BİZ DE FİNANSAL ENSTRÜMANLARA YATIRIM YAPIYORUZ
Deniz Yurtseven, bu sene ise BES fonlarında enflasyonun altında kaldığı bir dönem yaşandığını belirterek, bu konuda şunları söyledi:
“Geçtiğimiz 5 ay içerisinde enflasyonun üzerinde getiri sağlayan herhangi bir finansal enstrüman var mı diye baktım. Mayıs ayı hariç enflasyonun yüzde 31-32’lerde olduğunu görüyoruz. Buraya en yakın performans sağlayan finansal enstrüman altın olmuş. İlk 5 ayda yüzde 25 getiri sağlamış. Mesela dolar yüzde 22, Euro yüzde 15, mevduata baktığımızda yüzde 5,5’larda net getiri sağlamış. Yani bankaya mevduata paranızı yatırdığınızda yılın başından bugüne kadar 5,5 gibi getiri sağlarken emeklilik yatırım fonlarında bu ortalama yüzde 18-20 seviyesinin üzerinde. Herhangi bir finansal enstrümanın enflasyonun üzerinde bir getiri sağlayamadığı bir ortamda emeklilik fonlarının bunu başarması çok kolay değil. Çünkü birbiriyle beraber hareket ediyor ve biz de o finansal enstrümanlara yatırım yapıyoruz, emekli fonları olarak.”
Enflasyon yüksek olduğu dönemlerde her zaman hisse senetleri, altın ve yabancı para fonlarının daha yüksek performans sergilediğini ifade eden Yurtseven, “Enflasyonun düşüşe geçtiği zamanlarda ise devlet iç borçlanma araçları öne çıkıyor.
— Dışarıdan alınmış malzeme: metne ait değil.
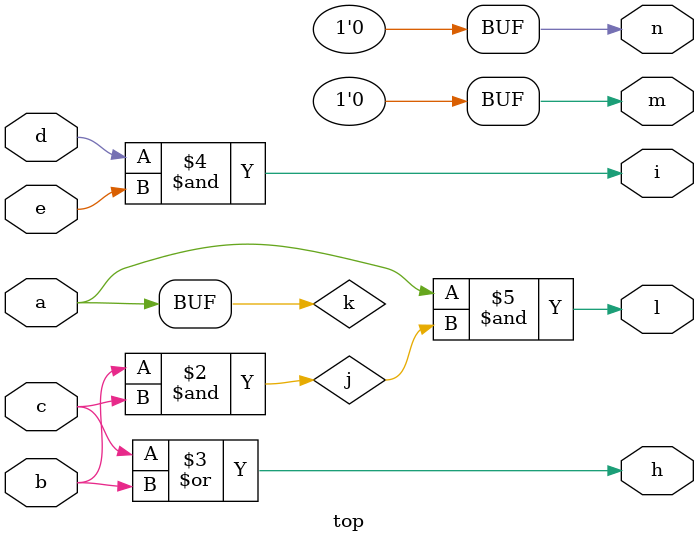
<source format=v>
module top(h, i, l, m, n, a, b, c, d, e);
input a, b, c, d, e;
output h, i, l, m, n;
assign m = 1'b0;
assign n = 1'b0;
or 	g1(k, a, 1'b0);
and g2(j, b, c);
or 	g3(h, c, b);
and g4(i, d, e);
and g5(l, k, j);
endmodule
</source>
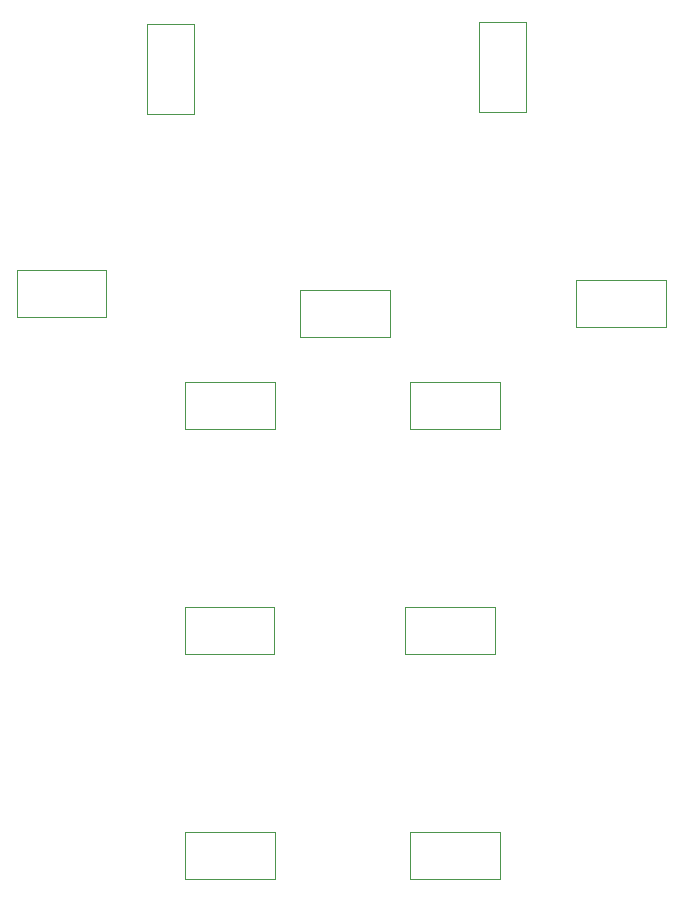
<source format=gbr>
%TF.GenerationSoftware,KiCad,Pcbnew,9.0.7*%
%TF.CreationDate,2026-01-31T12:03:09-06:00*%
%TF.ProjectId,PRO,50524f2e-6b69-4636-9164-5f7063625858,rev?*%
%TF.SameCoordinates,Original*%
%TF.FileFunction,Other,User*%
%FSLAX46Y46*%
G04 Gerber Fmt 4.6, Leading zero omitted, Abs format (unit mm)*
G04 Created by KiCad (PCBNEW 9.0.7) date 2026-01-31 12:03:09*
%MOMM*%
%LPD*%
G01*
G04 APERTURE LIST*
%ADD10C,0.050000*%
G04 APERTURE END LIST*
D10*
%TO.C,D16*%
X37137501Y-59047158D02*
X37137501Y-55047158D01*
X37137501Y-55047158D02*
X29537501Y-55047158D01*
X29537501Y-59047158D02*
X37137501Y-59047158D01*
X29537501Y-55047158D02*
X29537501Y-59047158D01*
%TO.C,D10*%
X70475001Y-106672158D02*
X70475001Y-102672158D01*
X70475001Y-102672158D02*
X62875001Y-102672158D01*
X62875001Y-106672158D02*
X70475001Y-106672158D01*
X62875001Y-102672158D02*
X62875001Y-106672158D01*
%TO.C,D15*%
X76943701Y-55899958D02*
X76943701Y-59899958D01*
X76943701Y-59899958D02*
X84543701Y-59899958D01*
X84543701Y-55899958D02*
X76943701Y-55899958D01*
X84543701Y-59899958D02*
X84543701Y-55899958D01*
%TO.C,D13*%
X68687542Y-34081201D02*
X68687542Y-41681201D01*
X68687542Y-41681201D02*
X72687542Y-41681201D01*
X72687542Y-34081201D02*
X68687542Y-34081201D01*
X72687542Y-41681201D02*
X72687542Y-34081201D01*
%TO.C,D14*%
X40540858Y-34299999D02*
X40540858Y-41899999D01*
X40540858Y-41899999D02*
X44540858Y-41899999D01*
X44540858Y-34299999D02*
X40540858Y-34299999D01*
X44540858Y-41899999D02*
X44540858Y-34299999D01*
%TO.C,D11*%
X62875001Y-64572158D02*
X62875001Y-68572158D01*
X62875001Y-68572158D02*
X70475001Y-68572158D01*
X70475001Y-64572158D02*
X62875001Y-64572158D01*
X70475001Y-68572158D02*
X70475001Y-64572158D01*
%TO.C,D12*%
X53568701Y-56781258D02*
X53568701Y-60781258D01*
X53568701Y-60781258D02*
X61168701Y-60781258D01*
X61168701Y-56781258D02*
X53568701Y-56781258D01*
X61168701Y-60781258D02*
X61168701Y-56781258D01*
%TO.C,D6*%
X43760001Y-83623358D02*
X43760001Y-87623358D01*
X43760001Y-87623358D02*
X51360001Y-87623358D01*
X51360001Y-83623358D02*
X43760001Y-83623358D01*
X51360001Y-87623358D02*
X51360001Y-83623358D01*
%TO.C,D8*%
X43825001Y-64572158D02*
X43825001Y-68572158D01*
X43825001Y-68572158D02*
X51425001Y-68572158D01*
X51425001Y-64572158D02*
X43825001Y-64572158D01*
X51425001Y-68572158D02*
X51425001Y-64572158D01*
%TO.C,D9*%
X43825001Y-102672158D02*
X43825001Y-106672158D01*
X43825001Y-106672158D02*
X51425001Y-106672158D01*
X51425001Y-102672158D02*
X43825001Y-102672158D01*
X51425001Y-106672158D02*
X51425001Y-102672158D01*
%TO.C,D7*%
X62422301Y-83640958D02*
X62422301Y-87640958D01*
X62422301Y-87640958D02*
X70022301Y-87640958D01*
X70022301Y-83640958D02*
X62422301Y-83640958D01*
X70022301Y-87640958D02*
X70022301Y-83640958D01*
%TD*%
M02*

</source>
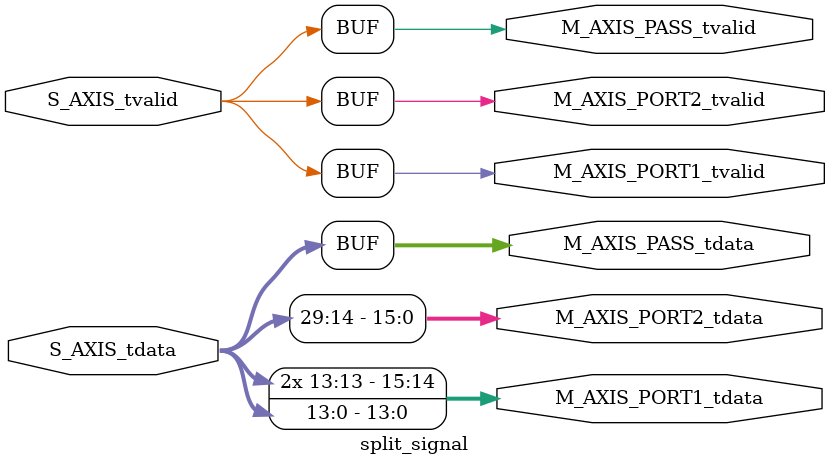
<source format=v>
`timescale 1ns / 1ps


module split_signal #
(
    parameter ADC_DATA_WIDTH = 14,
    parameter S_AXIS_TDATA_WIDTH = 32,
    parameter M_AXIS_TDATA_WIDTH = 16
)
(
    (* X_INTERFACE_PARAMETER = "FREQ_HZ 125000000" *)
    input [S_AXIS_TDATA_WIDTH-1:0]        S_AXIS_tdata,
    input                                 S_AXIS_tvalid,
    (* X_INTERFACE_PARAMETER = "FREQ_HZ 125000000" *)
    output wire [M_AXIS_TDATA_WIDTH-1:0]  M_AXIS_PORT1_tdata,
    output wire                           M_AXIS_PORT1_tvalid,
    (* X_INTERFACE_PARAMETER = "FREQ_HZ 125000000" *)
    output wire [M_AXIS_TDATA_WIDTH-1:0]  M_AXIS_PORT2_tdata,
    output wire                           M_AXIS_PORT2_tvalid,
    (* X_INTERFACE_PARAMETER = "FREQ_HZ 125000000" *)
    output wire [S_AXIS_TDATA_WIDTH-1:0]  M_AXIS_PASS_tdata, // (Sine, Cosine) vector pass through
    output wire                           M_AXIS_PASS_tvalid
    );
        
    assign M_AXIS_PORT1_tdata = {{(M_AXIS_TDATA_WIDTH-ADC_DATA_WIDTH+1){S_AXIS_tdata[ADC_DATA_WIDTH-1]}},S_AXIS_tdata[ADC_DATA_WIDTH-1:0]};
    assign M_AXIS_PORT2_tdata = {{(M_AXIS_TDATA_WIDTH-ADC_DATA_WIDTH+1){S_AXIS_tdata[S_AXIS_TDATA_WIDTH-1]}},S_AXIS_tdata[S_AXIS_TDATA_WIDTH-1:ADC_DATA_WIDTH]};
    assign M_AXIS_PORT1_tvalid = S_AXIS_tvalid;
    assign M_AXIS_PORT2_tvalid = S_AXIS_tvalid;

    assign M_AXIS_PASS_tdata  = S_AXIS_tdata; // pass
    assign M_AXIS_PASS_tvalid = S_AXIS_tvalid; // pass

endmodule


</source>
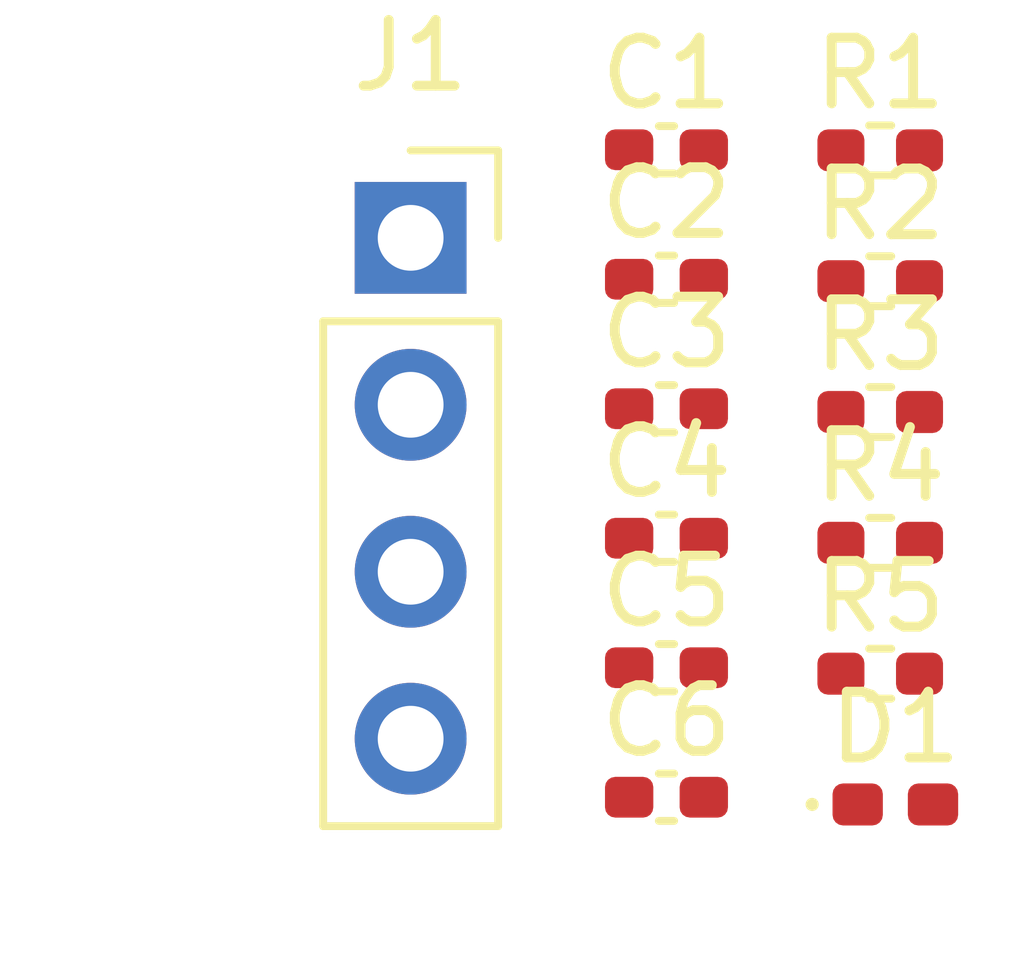
<source format=kicad_pcb>
(kicad_pcb
	(version 20241229)
	(generator "pcbnew")
	(generator_version "9.0")
	(general
		(thickness 1.6)
		(legacy_teardrops no)
	)
	(paper "A4")
	(layers
		(0 "F.Cu" signal)
		(2 "B.Cu" signal)
		(9 "F.Adhes" user "F.Adhesive")
		(11 "B.Adhes" user "B.Adhesive")
		(13 "F.Paste" user)
		(15 "B.Paste" user)
		(5 "F.SilkS" user "F.Silkscreen")
		(7 "B.SilkS" user "B.Silkscreen")
		(1 "F.Mask" user)
		(3 "B.Mask" user)
		(17 "Dwgs.User" user "User.Drawings")
		(19 "Cmts.User" user "User.Comments")
		(21 "Eco1.User" user "User.Eco1")
		(23 "Eco2.User" user "User.Eco2")
		(25 "Edge.Cuts" user)
		(27 "Margin" user)
		(31 "F.CrtYd" user "F.Courtyard")
		(29 "B.CrtYd" user "B.Courtyard")
		(35 "F.Fab" user)
		(33 "B.Fab" user)
		(39 "User.1" user)
		(41 "User.2" user)
		(43 "User.3" user)
		(45 "User.4" user)
	)
	(setup
		(pad_to_mask_clearance 0)
		(allow_soldermask_bridges_in_footprints no)
		(tenting front back)
		(pcbplotparams
			(layerselection 0x00000000_00000000_55555555_5755f5ff)
			(plot_on_all_layers_selection 0x00000000_00000000_00000000_00000000)
			(disableapertmacros no)
			(usegerberextensions no)
			(usegerberattributes yes)
			(usegerberadvancedattributes yes)
			(creategerberjobfile yes)
			(dashed_line_dash_ratio 12.000000)
			(dashed_line_gap_ratio 3.000000)
			(svgprecision 4)
			(plotframeref no)
			(mode 1)
			(useauxorigin no)
			(hpglpennumber 1)
			(hpglpenspeed 20)
			(hpglpendiameter 15.000000)
			(pdf_front_fp_property_popups yes)
			(pdf_back_fp_property_popups yes)
			(pdf_metadata yes)
			(pdf_single_document no)
			(dxfpolygonmode yes)
			(dxfimperialunits yes)
			(dxfusepcbnewfont yes)
			(psnegative no)
			(psa4output no)
			(plot_black_and_white yes)
			(sketchpadsonfab no)
			(plotpadnumbers no)
			(hidednponfab no)
			(sketchdnponfab yes)
			(crossoutdnponfab yes)
			(subtractmaskfromsilk no)
			(outputformat 1)
			(mirror no)
			(drillshape 1)
			(scaleselection 1)
			(outputdirectory "")
		)
	)
	(net 0 "")
	(net 1 "+3V3")
	(net 2 "Net-(U1-FB)")
	(net 3 "GND")
	(net 4 "VCC")
	(net 5 "Net-(U1-NR)")
	(net 6 "Net-(D1-A)")
	(net 7 "/SCL")
	(net 8 "/SDA")
	(footprint "Capacitor_SMD:C_0402_1005Metric_Pad0.74x0.62mm_HandSolder" (layer "F.Cu") (at 121.9475 76.54))
	(footprint "Resistor_SMD:R_0402_1005Metric_Pad0.72x0.64mm_HandSolder" (layer "F.Cu") (at 125.1975 80.53))
	(footprint "Resistor_SMD:R_0402_1005Metric_Pad0.72x0.64mm_HandSolder" (layer "F.Cu") (at 125.1975 76.55))
	(footprint "Capacitor_SMD:C_0402_1005Metric_Pad0.74x0.62mm_HandSolder" (layer "F.Cu") (at 121.9475 78.51))
	(footprint "Connector_PinSocket_2.54mm:PinSocket_1x04_P2.54mm_Vertical" (layer "F.Cu") (at 118.0575 77.88))
	(footprint "Capacitor_SMD:C_0402_1005Metric_Pad0.74x0.62mm_HandSolder" (layer "F.Cu") (at 121.9475 86.39))
	(footprint "Capacitor_SMD:C_0402_1005Metric_Pad0.74x0.62mm_HandSolder" (layer "F.Cu") (at 121.9475 84.42))
	(footprint "LED_SMD:LED_0402_1005Metric_Pad0.77x0.64mm_HandSolder" (layer "F.Cu") (at 125.4275 86.5))
	(footprint "Resistor_SMD:R_0402_1005Metric_Pad0.72x0.64mm_HandSolder" (layer "F.Cu") (at 125.1975 78.54))
	(footprint "Capacitor_SMD:C_0402_1005Metric_Pad0.74x0.62mm_HandSolder" (layer "F.Cu") (at 121.9475 82.45))
	(footprint "Resistor_SMD:R_0402_1005Metric_Pad0.72x0.64mm_HandSolder" (layer "F.Cu") (at 125.1975 84.51))
	(footprint "Capacitor_SMD:C_0402_1005Metric_Pad0.74x0.62mm_HandSolder" (layer "F.Cu") (at 121.9475 80.48))
	(footprint "Resistor_SMD:R_0402_1005Metric_Pad0.72x0.64mm_HandSolder" (layer "F.Cu") (at 125.1975 82.52))
	(embedded_fonts no)
)

</source>
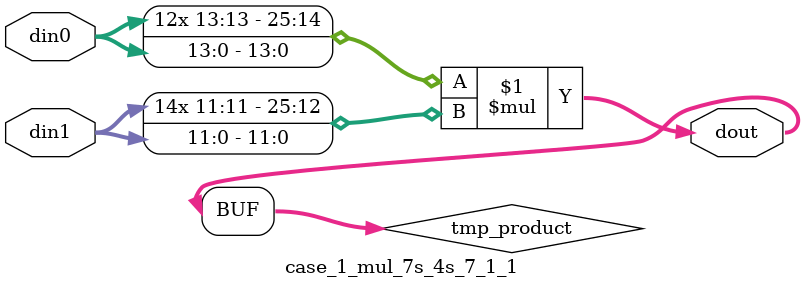
<source format=v>

`timescale 1 ns / 1 ps

 module case_1_mul_7s_4s_7_1_1(din0, din1, dout);
parameter ID = 1;
parameter NUM_STAGE = 0;
parameter din0_WIDTH = 14;
parameter din1_WIDTH = 12;
parameter dout_WIDTH = 26;

input [din0_WIDTH - 1 : 0] din0; 
input [din1_WIDTH - 1 : 0] din1; 
output [dout_WIDTH - 1 : 0] dout;

wire signed [dout_WIDTH - 1 : 0] tmp_product;



























assign tmp_product = $signed(din0) * $signed(din1);








assign dout = tmp_product;





















endmodule

</source>
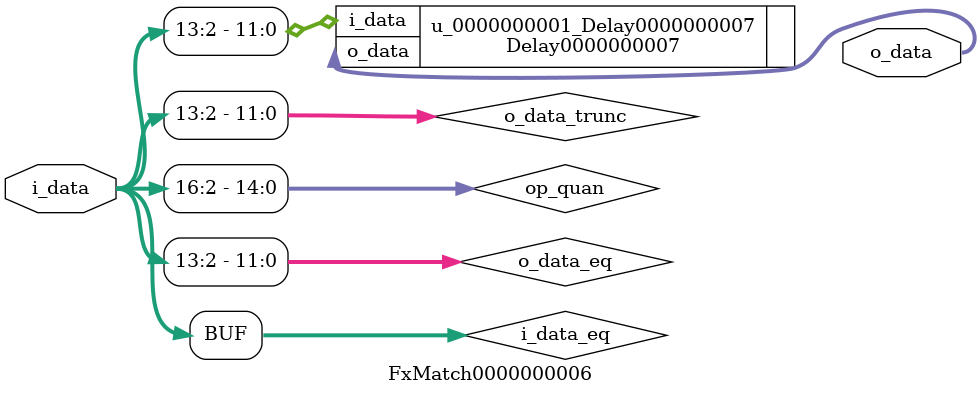
<source format=v>
 module FxMatch0000000006 (
     i_data, o_data
 );
 input wire [17-1:0] i_data;     // Input data
 output wire [12-1:0] o_data;   // Output data
 //
 wire [17-1:0] i_data_eq;
 assign i_data_eq = i_data;
 wire [12-1:0] o_data_eq;
 // Quantization Stage
 wire [15-1:0] op_quan; // Quantization output
 assign op_quan = i_data_eq[17-1:2];
 // Overflow Stage
 // Overflow protection
 assign o_data_eq = op_quan[12-1:0];
 wire [12-1:0] o_data_trunc;
 assign o_data_trunc = o_data_eq;
Delay0000000007  u_0000000001_Delay0000000007(.i_data(o_data_trunc), .o_data(o_data));
 endmodule

</source>
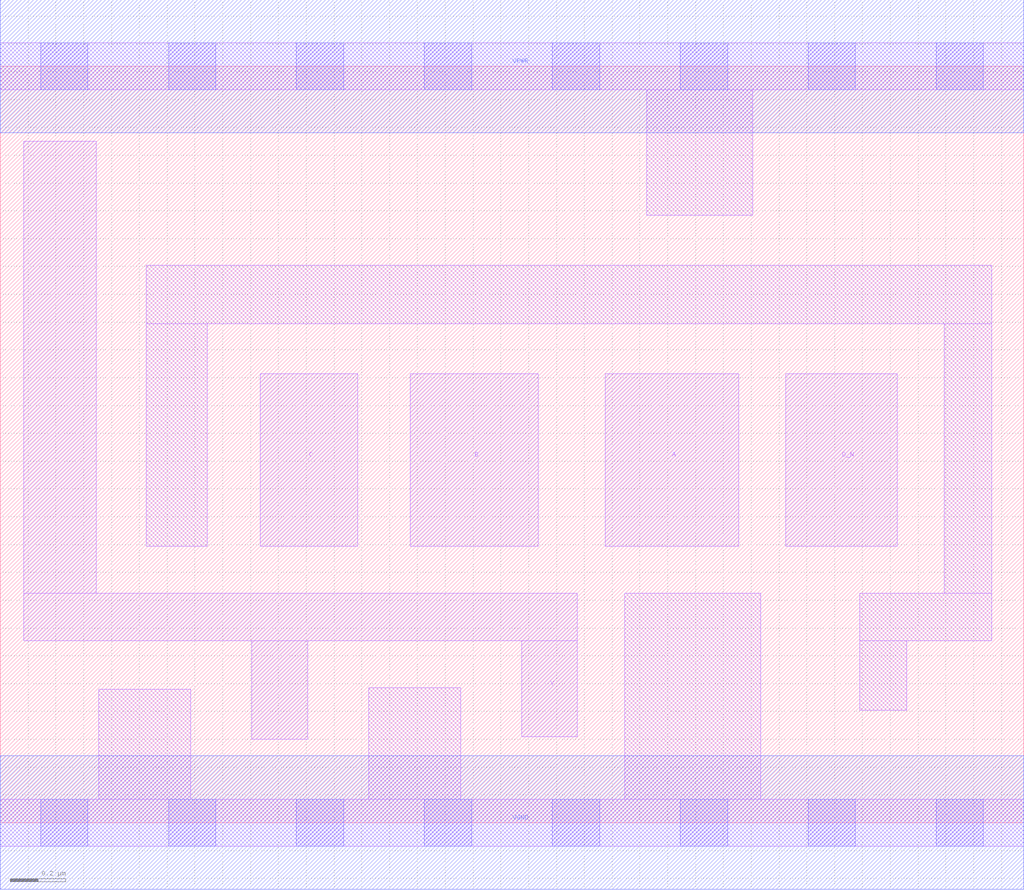
<source format=lef>
# Copyright 2020 The SkyWater PDK Authors
#
# Licensed under the Apache License, Version 2.0 (the "License");
# you may not use this file except in compliance with the License.
# You may obtain a copy of the License at
#
#     https://www.apache.org/licenses/LICENSE-2.0
#
# Unless required by applicable law or agreed to in writing, software
# distributed under the License is distributed on an "AS IS" BASIS,
# WITHOUT WARRANTIES OR CONDITIONS OF ANY KIND, either express or implied.
# See the License for the specific language governing permissions and
# limitations under the License.
#
# SPDX-License-Identifier: Apache-2.0

VERSION 5.7 ;
BUSBITCHARS "[]" ;
DIVIDERCHAR "/" ;
PROPERTYDEFINITIONS
  MACRO maskLayoutSubType STRING ;
  MACRO prCellType STRING ;
  MACRO originalViewName STRING ;
END PROPERTYDEFINITIONS
MACRO sky130_fd_sc_hdll__nor4b_1
  ORIGIN  0.000000  0.000000 ;
  CLASS CORE ;
  SYMMETRY X Y R90 ;
  SIZE  3.680000 BY  2.720000 ;
  SITE unithd ;
  PIN A
    ANTENNAGATEAREA  0.277500 ;
    DIRECTION INPUT ;
    USE SIGNAL ;
    PORT
      LAYER li1 ;
        RECT 2.175000 0.995000 2.655000 1.615000 ;
    END
  END A
  PIN B
    ANTENNAGATEAREA  0.277500 ;
    DIRECTION INPUT ;
    USE SIGNAL ;
    PORT
      LAYER li1 ;
        RECT 1.475000 0.995000 1.935000 1.615000 ;
    END
  END B
  PIN C
    ANTENNAGATEAREA  0.277500 ;
    DIRECTION INPUT ;
    USE SIGNAL ;
    PORT
      LAYER li1 ;
        RECT 0.935000 0.995000 1.285000 1.615000 ;
    END
  END C
  PIN D_N
    ANTENNAGATEAREA  0.138600 ;
    DIRECTION INPUT ;
    USE SIGNAL ;
    PORT
      LAYER li1 ;
        RECT 2.825000 0.995000 3.225000 1.615000 ;
    END
  END D_N
  PIN VGND
    DIRECTION INOUT ;
    USE SIGNAL ;
    PORT
      LAYER met1 ;
        RECT 0.000000 -0.240000 3.680000 0.240000 ;
    END
  END VGND
  PIN VPWR
    DIRECTION INOUT ;
    USE SIGNAL ;
    PORT
      LAYER met1 ;
        RECT 0.000000 2.480000 3.680000 2.960000 ;
    END
  END VPWR
  PIN Y
    ANTENNADIFFAREA  0.913500 ;
    DIRECTION OUTPUT ;
    USE SIGNAL ;
    PORT
      LAYER li1 ;
        RECT 0.085000 0.655000 2.075000 0.825000 ;
        RECT 0.085000 0.825000 0.345000 2.450000 ;
        RECT 0.905000 0.300000 1.105000 0.655000 ;
        RECT 1.875000 0.310000 2.075000 0.655000 ;
    END
  END Y
  OBS
    LAYER li1 ;
      RECT 0.000000 -0.085000 3.680000 0.085000 ;
      RECT 0.000000  2.635000 3.680000 2.805000 ;
      RECT 0.355000  0.085000 0.685000 0.480000 ;
      RECT 0.525000  0.995000 0.745000 1.795000 ;
      RECT 0.525000  1.795000 3.565000 2.005000 ;
      RECT 1.325000  0.085000 1.655000 0.485000 ;
      RECT 2.245000  0.085000 2.735000 0.825000 ;
      RECT 2.325000  2.185000 2.705000 2.635000 ;
      RECT 3.090000  0.405000 3.260000 0.655000 ;
      RECT 3.090000  0.655000 3.565000 0.825000 ;
      RECT 3.395000  0.825000 3.565000 1.795000 ;
    LAYER mcon ;
      RECT 0.145000 -0.085000 0.315000 0.085000 ;
      RECT 0.145000  2.635000 0.315000 2.805000 ;
      RECT 0.605000 -0.085000 0.775000 0.085000 ;
      RECT 0.605000  2.635000 0.775000 2.805000 ;
      RECT 1.065000 -0.085000 1.235000 0.085000 ;
      RECT 1.065000  2.635000 1.235000 2.805000 ;
      RECT 1.525000 -0.085000 1.695000 0.085000 ;
      RECT 1.525000  2.635000 1.695000 2.805000 ;
      RECT 1.985000 -0.085000 2.155000 0.085000 ;
      RECT 1.985000  2.635000 2.155000 2.805000 ;
      RECT 2.445000 -0.085000 2.615000 0.085000 ;
      RECT 2.445000  2.635000 2.615000 2.805000 ;
      RECT 2.905000 -0.085000 3.075000 0.085000 ;
      RECT 2.905000  2.635000 3.075000 2.805000 ;
      RECT 3.365000 -0.085000 3.535000 0.085000 ;
      RECT 3.365000  2.635000 3.535000 2.805000 ;
  END
  PROPERTY maskLayoutSubType "abstract" ;
  PROPERTY prCellType "standard" ;
  PROPERTY originalViewName "layout" ;
END sky130_fd_sc_hdll__nor4b_1

</source>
Bunu altını çizerek söylüyorum, çünkü bir yerde enflasyonun piki gördükten sonra düşmeye başlayacağını öngörüyoruz. Her zaman böyle olmuştur. İşte o düşmeye başladığı andan itibaren devlet iç borçlanma araçlarından oluşan daha riski düşük fonların daha yüksek performans sağlayacağını öngörebiliriz” dedi.